She turned up a dark, smiling face to him, with languishing, inscrutable eyes, and he recognized the artist at last, full and clear.

“I see you like my bracelet, don’t you?”

“It’s beautiful,” she replied, looking down and surveying it dreamily. “I don’t always wear it. I carry it in my muff. I’ve just put it on for a little while. I carry them all with me always. I love them so. I like to feel them.”

She opened a small chamois bag beside her—lying with her handkerchief and a sketch-book which she always carried—and took out the ear-rings and brooch.

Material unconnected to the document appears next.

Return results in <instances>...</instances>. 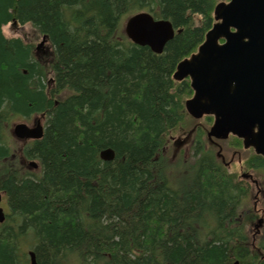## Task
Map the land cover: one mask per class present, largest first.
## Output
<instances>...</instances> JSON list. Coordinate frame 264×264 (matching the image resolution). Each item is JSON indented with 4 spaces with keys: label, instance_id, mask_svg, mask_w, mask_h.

Cowperwood glowed with a strange feeling of approval and enthusiasm at this manifestation of real interest. He liked jade himself very much, but more than that the feeling that prompted this expression in another. Roughly speaking, it might have been said of him that youth and hope in women—particularly youth when combined with beauty and ambition in a girl—touched him. He responded keenly to her impulse to do or be something in this world, whatever it might be, and he looked on the smart, egoistic vanity of so many with a kindly, tolerant, almost parental eye. Poor little organisms growing on the tree of life—they would burn out and fade soon enough. He did not know the ballad of the roses of yesteryear, but if he had it would have appealed to him. He did not care to rifle them, willy-nilly; but should their temperaments or tastes incline them in his direction, they would not suffer vastly in their lives because of him. The fact was, the man was essentially generous where women were concerned.

“How nice of you!” he commented, smiling. “I like that.” And then, seeing a note-book and pencil beside her, he asked, “What are you doing?”

“Just sketching.”

“Let me see?”

“It’s nothing much,” she replied, deprecatingly. “I don’t draw very well.”

“Gifted girl!” he replied, picking it up. “Paints, draws, carves on wood, plays, sings, acts.”